The present invention relates generally to the field of enhanced hydrocarbon recovery and more particularly to a method for characterizing multilayer subterranean reservoirs.
Initial hydrocarbon production from subterranean reservoirs is generally referred to as "primary" production. During primary production, only a fraction of the hydrocarbon in the reservoir is recovered. Thereafter, additional hydrocarbon can be recovered employing enhanced hydrocarbon recovery techniques by injecting fluids such as water, steam, nitrogen, CO.sub.2 or natural gas into the reservoir and such subsequent production is generally referred to as "secondary" or "tertiary" production. Enhanced recovery techniques generally depend on the injected fluid to displace the hydrocarbon from its in-situ location and direct it towards a producing well from which it can be recovered. Because of the substantial economic cost required to develop and implement enhanced recovery techniques, it is critically important for a reservoir engineer to characterize the storage and flow capacity of a hydrocarbon bearing reservoir. More particularly, it is important for the reservoir engineer to describe the distribution of porosity, permeability, and thickness of the various reservoir layers and to be able to optimize both the spacing and operating conditions of injection and preduction wells for producing hydrocarbons from a multilayer reservoir. Geological, geophysical and petrophysical analyses can provide a good starting point for an initial estimate of such reservoir properties. However, such analyses can be seriously limited especially with regard to their inability to accurately describe the vertical variation of in-situ reservoir permeability.
Experience in the petroleum industry has indicated that reservoir storage and flow parameters obtained from geological, geophysical and petrophysical data can be used to develop a model of the reservoir and thereafter the model can be input into a numerical reservoir simulator to obtain predictions of reservoir response or performance during enhanced hydrocarbon recovery. The goal of such numerical reservoir simulators is to predict reservoir performance in more detail and with more accuracy than is possible with simple extrapolation techniques. Unfortunately, one seldom knows enough about a reservoir to develop an accurate model describing reservoir storage and flow parameters without testing it in some way and iteratively altering the model of the reservoir until it produces acceptable results. Given the limited amount of information available to delineate the reservoir model, the most useful--and usually the only--way to test the model description of reservoir storage and flow parameters is to simulate past performance of the reservoir and compare the simulation with actual, historical performance. Typically, such "history matching" is done on a trial-and-error basis by modifying selected reservoir storage and flow parameters upon which the reservoir model was derived and iteratively running the numerical reservoir simulator until eventually the simulated performance matches the historical performance.

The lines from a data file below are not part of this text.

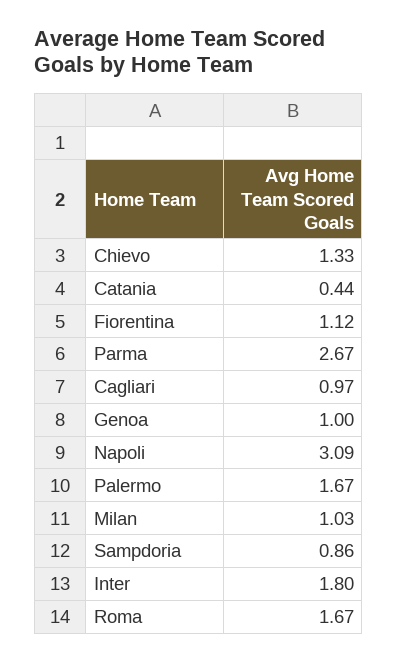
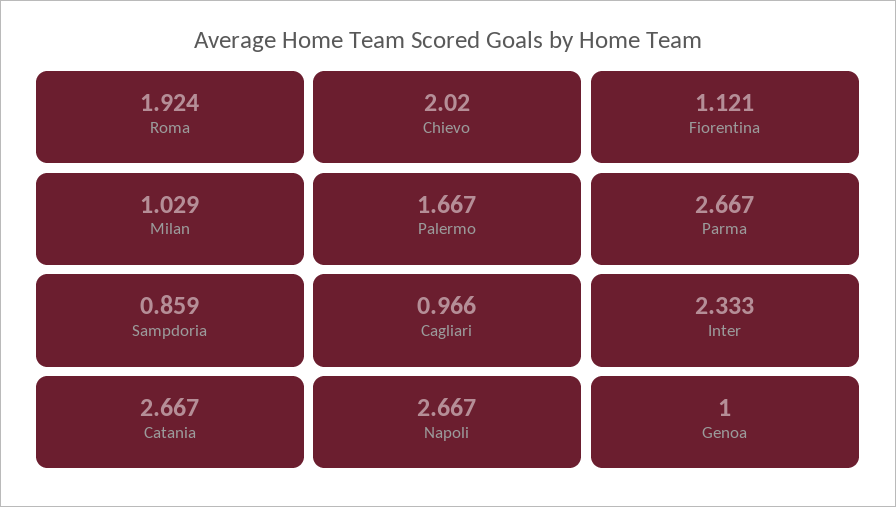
  {
-   "Chievo": 1.33,
+   "Chievo": 2.02,
-   "Catania": 0.44,
+   "Catania": 2.667,
    "Fiorentina": 1.121,
    "Parma": 2.667,
    "Cagliari": 0.966,
    "Genoa": 1,
-   "Napoli": 3.09,
+   "Napoli": 2.667,
    "Palermo": 1.667,
    "Milan": 1.029,
    "Sampdoria": 0.859,
-   "Inter": 1.8,
+   "Inter": 2.333,
-   "Roma": 1.67
+   "Roma": 1.924
  }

The history matching technique can be an especially useful and powerful technique to determine reservoir storage and flow parameters. Although such numerical reservoir simulators coupled with trial-and-error history matching techniques have been used with some success to develop reservoir storage and flow parameters, they can consume substantial amounts of computing time as well as be quite expensive and frustrating because reservoir storage and flow parameters can be very complex with numerous interactions. While there are many methods of combined numerical reservoir simulation and trial-and-error history matching, no universally applicable method has evolved. Moreover, such techniques typically involve iteratively, manually adjusting selected reservoir storage and flow parameters and recalculating reservoir performance with the numerical reservoir simulator. Making changes by guessing or by following one's intuition can be expensive and will usually prolong the history matching analysis.

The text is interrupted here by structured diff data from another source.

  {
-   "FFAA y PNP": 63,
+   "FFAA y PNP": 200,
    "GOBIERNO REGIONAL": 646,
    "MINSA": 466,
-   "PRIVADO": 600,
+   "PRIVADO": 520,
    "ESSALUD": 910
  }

In order to address the aforementioned shortcomings of conventional history matching techniques, the present invention provides an automated method of history matching whereby flow parameters of the reservoir can be determined more quickly and less expensively than can be achieved using present techniques. Additionally, the present invention provides a novel method for determining the optimum injection and production well pattern on spacing as well as optimum operating conditions for producing hydrocarbons from a multilayer reservoir.